Posted by Michael Larabel on February 03, 2013

The open-source "Freedreno" Gallium3D driver that provides reverse-engineered 3D support for Qualcomm's Adreno/Snapdragon graphics processor is turning out to be in quite good shape. Freedreno is one of the first good ARM Gallium3D drivers and it might soon be merged into Mesa.

Rob Clark talked about his Freedreno Gallium3D driver this weekend at FOSDEM in Brussels. This is the reverse-engineered open-source Qualcomm driver that he began to work on last April.

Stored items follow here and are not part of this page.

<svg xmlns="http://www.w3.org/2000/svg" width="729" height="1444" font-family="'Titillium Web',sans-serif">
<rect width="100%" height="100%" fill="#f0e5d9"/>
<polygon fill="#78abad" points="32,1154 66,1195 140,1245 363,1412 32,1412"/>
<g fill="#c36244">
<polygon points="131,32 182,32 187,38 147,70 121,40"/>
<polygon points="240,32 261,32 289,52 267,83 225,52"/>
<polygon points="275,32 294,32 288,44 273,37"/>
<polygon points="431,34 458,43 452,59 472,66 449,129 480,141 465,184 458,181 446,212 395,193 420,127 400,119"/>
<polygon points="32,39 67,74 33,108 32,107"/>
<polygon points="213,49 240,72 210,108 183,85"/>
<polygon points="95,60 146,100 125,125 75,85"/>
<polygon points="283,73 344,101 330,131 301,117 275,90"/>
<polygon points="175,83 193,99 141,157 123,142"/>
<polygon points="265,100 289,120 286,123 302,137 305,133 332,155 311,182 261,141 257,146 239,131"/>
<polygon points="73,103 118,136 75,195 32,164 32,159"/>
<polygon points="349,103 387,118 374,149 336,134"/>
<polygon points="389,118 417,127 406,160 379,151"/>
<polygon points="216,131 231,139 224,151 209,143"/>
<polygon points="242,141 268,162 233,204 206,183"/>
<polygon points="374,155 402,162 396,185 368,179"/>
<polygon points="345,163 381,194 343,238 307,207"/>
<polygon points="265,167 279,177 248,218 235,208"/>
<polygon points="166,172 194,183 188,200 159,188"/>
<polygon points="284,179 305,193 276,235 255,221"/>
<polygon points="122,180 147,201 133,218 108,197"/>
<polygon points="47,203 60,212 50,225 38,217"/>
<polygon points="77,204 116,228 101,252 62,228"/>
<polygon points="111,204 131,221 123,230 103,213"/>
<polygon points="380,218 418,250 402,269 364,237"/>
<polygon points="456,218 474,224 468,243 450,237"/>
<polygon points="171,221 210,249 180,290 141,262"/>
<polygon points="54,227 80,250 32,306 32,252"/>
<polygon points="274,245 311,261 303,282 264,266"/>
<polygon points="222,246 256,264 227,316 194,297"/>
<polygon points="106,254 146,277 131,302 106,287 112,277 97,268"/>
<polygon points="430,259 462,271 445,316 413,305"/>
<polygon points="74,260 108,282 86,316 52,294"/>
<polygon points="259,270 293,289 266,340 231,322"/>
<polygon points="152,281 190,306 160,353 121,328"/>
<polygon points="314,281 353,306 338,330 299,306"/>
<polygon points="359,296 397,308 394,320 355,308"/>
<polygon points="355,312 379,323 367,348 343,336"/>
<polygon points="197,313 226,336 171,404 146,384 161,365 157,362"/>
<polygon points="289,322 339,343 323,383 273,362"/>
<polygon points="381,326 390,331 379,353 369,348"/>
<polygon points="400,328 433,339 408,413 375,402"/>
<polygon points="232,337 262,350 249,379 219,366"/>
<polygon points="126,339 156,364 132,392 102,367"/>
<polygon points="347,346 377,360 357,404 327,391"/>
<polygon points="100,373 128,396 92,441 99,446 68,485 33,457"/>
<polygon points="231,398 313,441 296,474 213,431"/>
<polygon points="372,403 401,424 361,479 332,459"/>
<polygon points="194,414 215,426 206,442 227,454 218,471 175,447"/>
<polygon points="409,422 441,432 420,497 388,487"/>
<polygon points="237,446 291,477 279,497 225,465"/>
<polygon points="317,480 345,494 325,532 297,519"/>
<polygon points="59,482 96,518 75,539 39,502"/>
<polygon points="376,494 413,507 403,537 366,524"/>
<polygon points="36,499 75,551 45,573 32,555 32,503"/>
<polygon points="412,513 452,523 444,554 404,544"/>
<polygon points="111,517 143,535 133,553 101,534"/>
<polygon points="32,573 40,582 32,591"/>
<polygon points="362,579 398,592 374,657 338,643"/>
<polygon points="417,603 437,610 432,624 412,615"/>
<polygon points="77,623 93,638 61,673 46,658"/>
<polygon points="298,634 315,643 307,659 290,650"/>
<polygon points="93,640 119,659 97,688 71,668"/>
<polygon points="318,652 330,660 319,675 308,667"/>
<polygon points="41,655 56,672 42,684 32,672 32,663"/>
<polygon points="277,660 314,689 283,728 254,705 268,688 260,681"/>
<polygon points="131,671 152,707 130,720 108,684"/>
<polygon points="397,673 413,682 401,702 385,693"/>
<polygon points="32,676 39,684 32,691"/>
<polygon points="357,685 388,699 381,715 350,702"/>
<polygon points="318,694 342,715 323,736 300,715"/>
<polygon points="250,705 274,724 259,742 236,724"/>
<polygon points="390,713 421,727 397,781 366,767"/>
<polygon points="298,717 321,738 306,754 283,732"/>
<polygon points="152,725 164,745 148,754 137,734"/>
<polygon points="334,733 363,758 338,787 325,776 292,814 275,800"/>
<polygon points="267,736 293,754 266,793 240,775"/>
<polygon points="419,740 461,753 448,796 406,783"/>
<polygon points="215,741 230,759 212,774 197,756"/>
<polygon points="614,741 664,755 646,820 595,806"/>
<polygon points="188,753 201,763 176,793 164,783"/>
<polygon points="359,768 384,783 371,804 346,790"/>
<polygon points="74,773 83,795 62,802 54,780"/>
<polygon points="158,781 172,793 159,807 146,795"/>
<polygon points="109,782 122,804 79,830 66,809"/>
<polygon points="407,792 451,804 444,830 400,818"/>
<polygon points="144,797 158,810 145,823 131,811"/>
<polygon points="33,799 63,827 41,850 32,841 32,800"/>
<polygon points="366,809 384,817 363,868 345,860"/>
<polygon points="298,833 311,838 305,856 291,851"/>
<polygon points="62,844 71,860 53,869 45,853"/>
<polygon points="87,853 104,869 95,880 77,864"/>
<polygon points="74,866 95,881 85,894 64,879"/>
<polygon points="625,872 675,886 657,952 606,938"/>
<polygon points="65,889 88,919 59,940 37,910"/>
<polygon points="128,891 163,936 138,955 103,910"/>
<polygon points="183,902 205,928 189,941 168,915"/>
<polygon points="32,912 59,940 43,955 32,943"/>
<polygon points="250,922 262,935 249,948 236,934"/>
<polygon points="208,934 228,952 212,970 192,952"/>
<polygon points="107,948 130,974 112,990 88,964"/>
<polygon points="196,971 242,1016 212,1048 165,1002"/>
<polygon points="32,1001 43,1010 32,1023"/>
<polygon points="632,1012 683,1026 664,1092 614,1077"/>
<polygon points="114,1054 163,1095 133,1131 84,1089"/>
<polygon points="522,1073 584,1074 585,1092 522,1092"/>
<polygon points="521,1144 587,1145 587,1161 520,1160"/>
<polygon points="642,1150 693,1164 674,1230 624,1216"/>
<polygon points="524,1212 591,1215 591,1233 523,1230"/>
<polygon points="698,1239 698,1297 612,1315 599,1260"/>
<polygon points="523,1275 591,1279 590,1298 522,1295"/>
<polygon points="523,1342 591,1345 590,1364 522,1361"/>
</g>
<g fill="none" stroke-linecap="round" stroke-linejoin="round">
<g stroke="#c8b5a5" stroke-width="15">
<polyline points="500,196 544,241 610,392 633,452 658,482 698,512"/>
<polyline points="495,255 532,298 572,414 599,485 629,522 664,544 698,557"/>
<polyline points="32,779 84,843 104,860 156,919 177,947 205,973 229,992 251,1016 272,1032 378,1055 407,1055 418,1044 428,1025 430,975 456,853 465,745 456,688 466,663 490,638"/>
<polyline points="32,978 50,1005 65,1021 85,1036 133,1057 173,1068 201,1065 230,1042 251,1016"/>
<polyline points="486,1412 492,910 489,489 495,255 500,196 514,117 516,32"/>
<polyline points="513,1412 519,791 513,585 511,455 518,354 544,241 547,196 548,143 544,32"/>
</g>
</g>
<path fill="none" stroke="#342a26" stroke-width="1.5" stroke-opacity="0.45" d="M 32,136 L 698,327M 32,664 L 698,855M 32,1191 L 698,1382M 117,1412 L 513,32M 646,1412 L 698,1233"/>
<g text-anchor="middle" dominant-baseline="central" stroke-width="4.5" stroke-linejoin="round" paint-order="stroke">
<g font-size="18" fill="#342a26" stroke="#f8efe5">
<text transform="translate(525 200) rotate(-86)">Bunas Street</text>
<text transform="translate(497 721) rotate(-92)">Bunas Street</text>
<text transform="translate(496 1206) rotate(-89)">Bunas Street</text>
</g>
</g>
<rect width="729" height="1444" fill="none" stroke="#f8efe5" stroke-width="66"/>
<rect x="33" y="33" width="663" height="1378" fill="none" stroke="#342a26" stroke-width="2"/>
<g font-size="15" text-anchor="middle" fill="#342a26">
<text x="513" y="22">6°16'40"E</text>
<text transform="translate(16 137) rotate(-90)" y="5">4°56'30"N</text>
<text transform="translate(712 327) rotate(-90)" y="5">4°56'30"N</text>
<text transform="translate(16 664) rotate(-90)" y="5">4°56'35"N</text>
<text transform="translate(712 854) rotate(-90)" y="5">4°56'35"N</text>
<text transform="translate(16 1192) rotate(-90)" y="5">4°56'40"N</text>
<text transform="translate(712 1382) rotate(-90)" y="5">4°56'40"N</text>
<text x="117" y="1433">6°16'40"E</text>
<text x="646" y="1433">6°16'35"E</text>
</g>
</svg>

While Freedreno is a personal side project mostly just worked on by Clark himself in his spare time, the 2D and 3D reverse-engineered driver support is coming along rather well. Right now he's doing most of his work from an Adreno A220/Z180 (Snapdragon S3) as found on an HP TouchPad. However, he's soon going to be switching over to focusing upon a Google Nexus 4 with an A320.

In terms of EXA/2D accelerated support, all of the basics work and he understands enough of the registers now for the Qualcomm hardware. Rob Clark just needs more time to finish implementing the rest of the support, but all of the basics are in place.

For the more interesting reverse-engineered 3D support with his Gallium3D driver, the 3D basics are working but there are some bugs. Compiz is already running on this driver and other common OpenGL workloads. He's already getting +50% the performance of Qualcomm's official driver for workloads like glmark2, XBMC, Compiz, and Quake 3 Arena.


Freedreno Gallium3D actually works!

Still needed is to understand the command stream for MSAA and mipmap textures. His 3D compiler also needs to add in support to handle loops, optimizing, and hardware binning (tiling).

A video of the entire Freedreno presentation (along with the other X.Org development room talks) will be published on Phoronix in the coming weeks.

In talking with Rob later on in Brussels, he shared that rather soon he expects his Gallium3D driver might be in a state for merging into mainline Mesa. The Gallium3D driver is in relatively good shape for being reverse-engineered, less than one year old, and being largely developed by just himself.

Right now he's relying upon Qualcomm's open-source Linux kernel driver, but he has shared that in the end he might end up writing his own kernel driver too. It will be some time before he looks into this further, but he might end up writing his own Freedreno DRM driver if he ends up hitting enough limitations and problems of Qualcomm's official kernel driver.